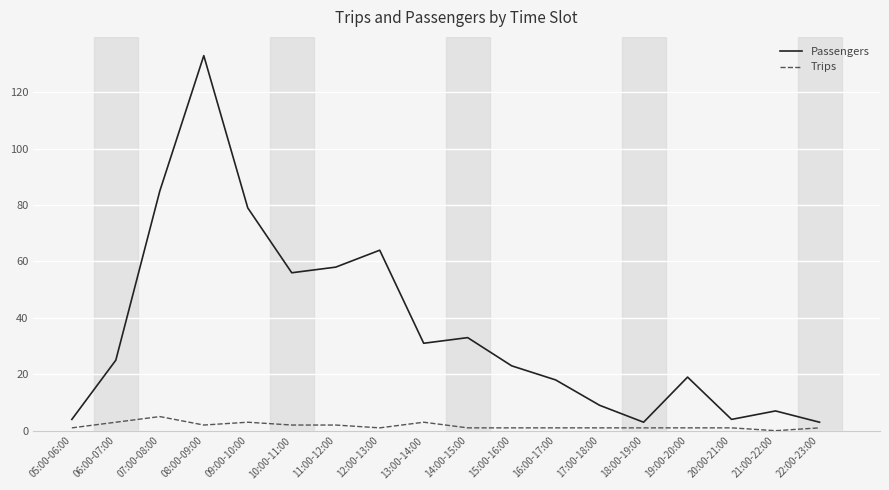

What is the difference between the highest and lowest values at 09:00-10:00?

76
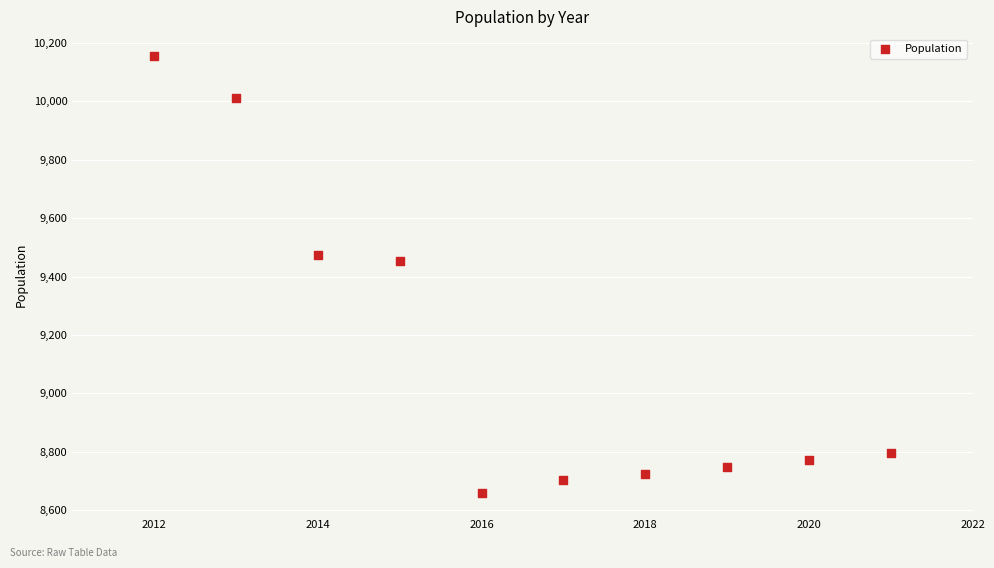

What is the range of X values (max minus min)?

9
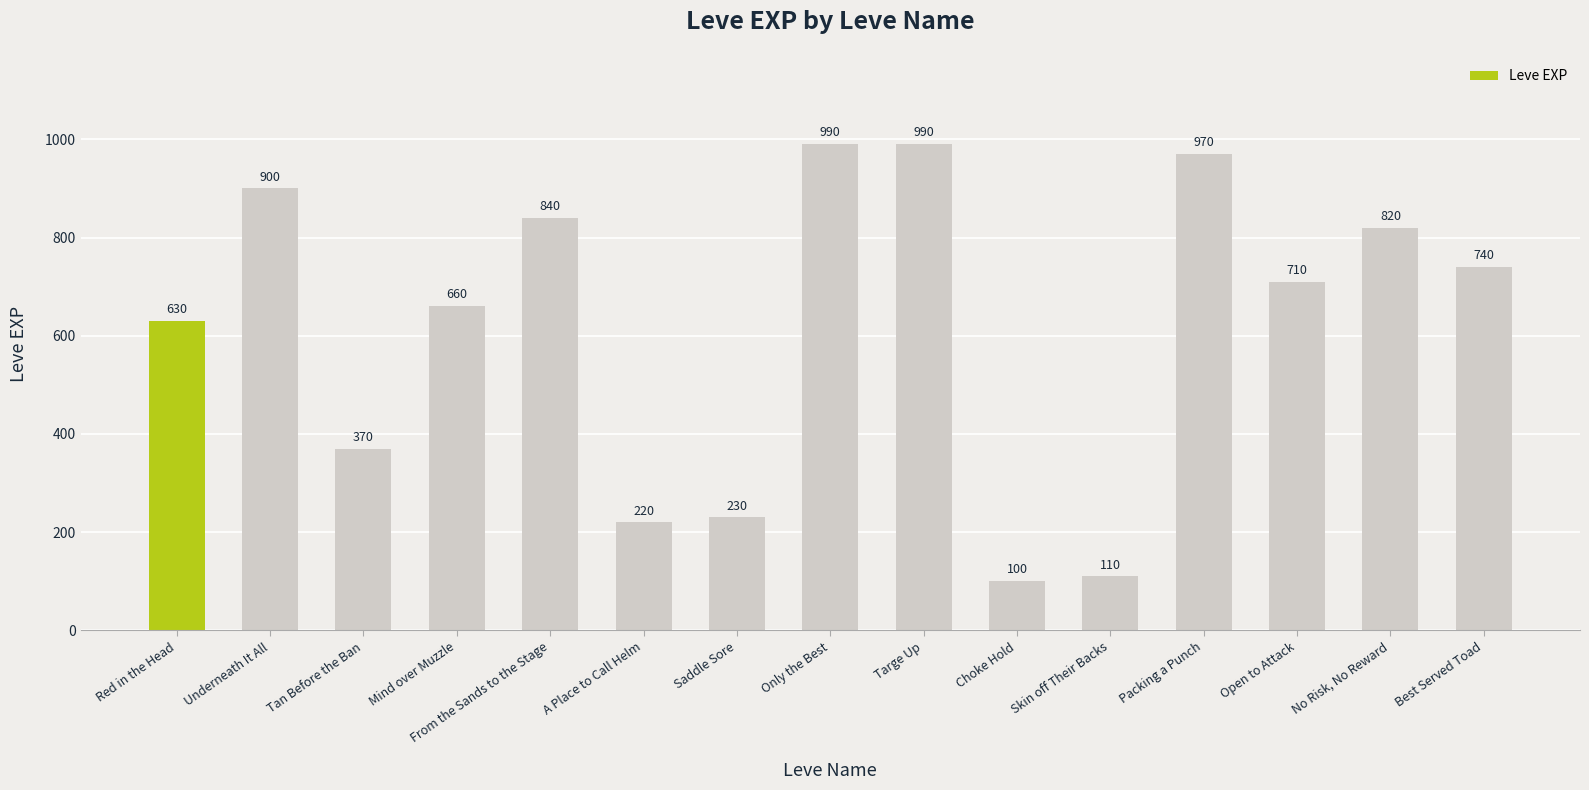

What position from the right is Best Served Toad?

1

Aim of the exercise | Copy the material above word for word, leaving out the pictures.

Exercise response |
What is the difference between the highest and lowest values at 09:00-10:00?

76

What is the range of X values (max minus min)?

9

What position from the right is Best Served Toad?

1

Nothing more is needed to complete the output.